New Zealand will be put under the spotlight considering the skyrocketing of greenhouse emissions since 1990, with a 42% rise in net emissions in just twenty three years. The New Zealand government have prepared targets to reduce emissions to 11% below 1990 levels, yet have not yet clarified how they plan to put this into action.
Education and Advocacy Manager at Tearfund NZ, Murray Sheard, acknowledged global progress, but pushed for further improvement:
“In the last 20 years, we have lifted more people out of poverty than ever before. But the better we’ve got at development, the worse we’ve got at sustainability. Not only could climate change undo all our progress, it will force people from their homes, including our closest neighbours in the Pacific.”
With this relevant to the recent rejection of climate change refugee Ioane Teitiota, New Zealand has a lot to answer for in addressing the needs of the environment.
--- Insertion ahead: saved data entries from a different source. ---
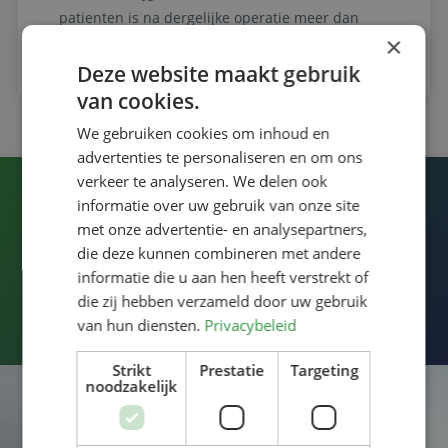
patienten is na dergelijke operatie meer dan
×
tevreden met het uiteindelijke resultaat.
Deze website maakt gebruik
van cookies.
We gebruiken cookies om inhoud en
advertenties te personaliseren en om ons
verkeer te analyseren. We delen ook
informatie over uw gebruik van onze site
Last van uw voet of enkel?
met onze advertentie- en analysepartners,
die deze kunnen combineren met andere
En wilt u weer zonder klachten deelnemen aan
informatie die u aan hen heeft verstrekt of
dagelijkse activiteiten? Uw mooie schoenen kunnen
die zij hebben verzameld door uw gebruik
dragen? Of uw sport weer beoefenen?
van hun diensten.
Privacybeleid
Strikt
Prestatie
Targeting
noodzakelijk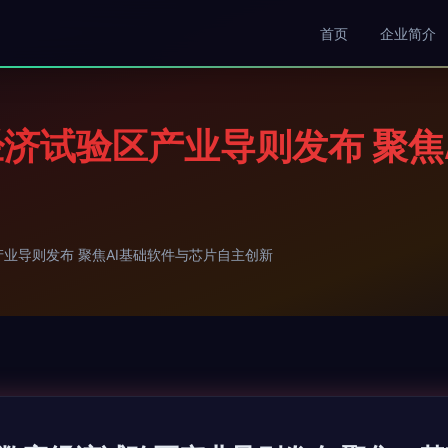
首页
企业简介
济试验区产业导则发布 聚焦
业导则发布 聚焦AI基础软件与芯片自主创新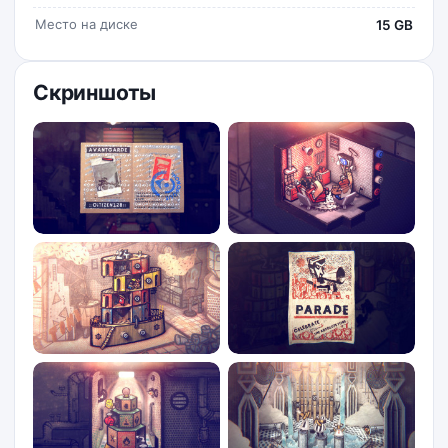
Место на диске
15 GB
Скриншоты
Not only will the conference call leaders to take smart, sustainable action, but initiatives such as the ‘green fleet’ tour in Auckland shows that New Zealanders are ready to make the necessary changes.
Wayne Walker – Auckland councillor and Chair of the council’s Environment, Climate Change and Natural Heritage Committee – attended the event, and got on his bike to join the demonstration. “It’s great to see so many of the local community get behind this important grass-roots initiative, especially all the families that have come by to show their support; they are sending a clear message that they want a clean energy future for our kids.”
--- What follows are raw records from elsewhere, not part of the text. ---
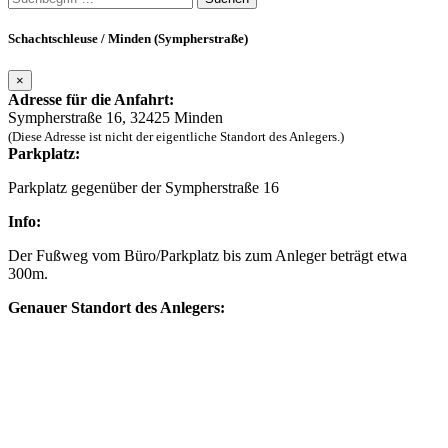
Schachtschleuse / Minden (Sympherstraße)
×
Adresse für die Anfahrt:
Sympherstraße 16, 32425 Minden
(Diese Adresse ist nicht der eigentliche Standort des Anlegers.)
Parkplatz:
Parkplatz gegenüber der Sympherstraße 16
Info:
Der Fußweg vom Büro/Parkplatz bis zum Anleger beträgt etwa
300m.
Genauer Standort des Anlegers:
This is one of a series of nationwide community initiated demonstrations to promote action preventing global warming.
About the 2015 United Nations Climate Change Conference
- The 2015 United Nations Climate Change Conference will be held in Paris from 30th November to 11th December.
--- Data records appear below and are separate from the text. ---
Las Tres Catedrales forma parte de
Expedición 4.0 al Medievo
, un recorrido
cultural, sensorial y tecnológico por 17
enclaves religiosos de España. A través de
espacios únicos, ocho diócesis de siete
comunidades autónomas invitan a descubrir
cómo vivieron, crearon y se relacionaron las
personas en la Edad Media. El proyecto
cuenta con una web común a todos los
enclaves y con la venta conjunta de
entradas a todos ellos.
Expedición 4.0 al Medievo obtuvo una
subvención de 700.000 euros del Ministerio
- The governments of more than 190 nations will gather to discuss a possible new global agreement on climate change, aimed at reducing global greenhouse gas emissions to limit the global temperature increase to 2 °C above pre-industrial levels – the threshold beyond which scientists estimate global warming will become catastrophic and irreversible.
- The objective is to achieve, for the first time in over 20 years of UN negotiations, a binding and universal agreement on climate, from all the nations of the world.
- For more information, see the following summary article: http://www.theguardian.com/environment/2015/jun/02/everything-you-need-to-know-about-the-paris-climate-summit-and-un-talks
According to the recently published state of the environment report, New Zealand saw a 42 percent increase in net greenhouse gas emissions between 1990 and 2013. And a new report by the Organisation for Economic Co-operation and Development (OECD) gave New Zealand a poor mark for the amount of greenhouse gas emissions produced not only per capita, but also relative to its economic production.
The New Zealand government has a target of reducing emissions by 11 percent from 1990 levels by 2030, which it will take to Paris in December. This has been criticised as insufficient by independent environmental monitors, Climate Action Tracker. The government has also not made it clear what the plan is in order to achieve the 11 per cent target.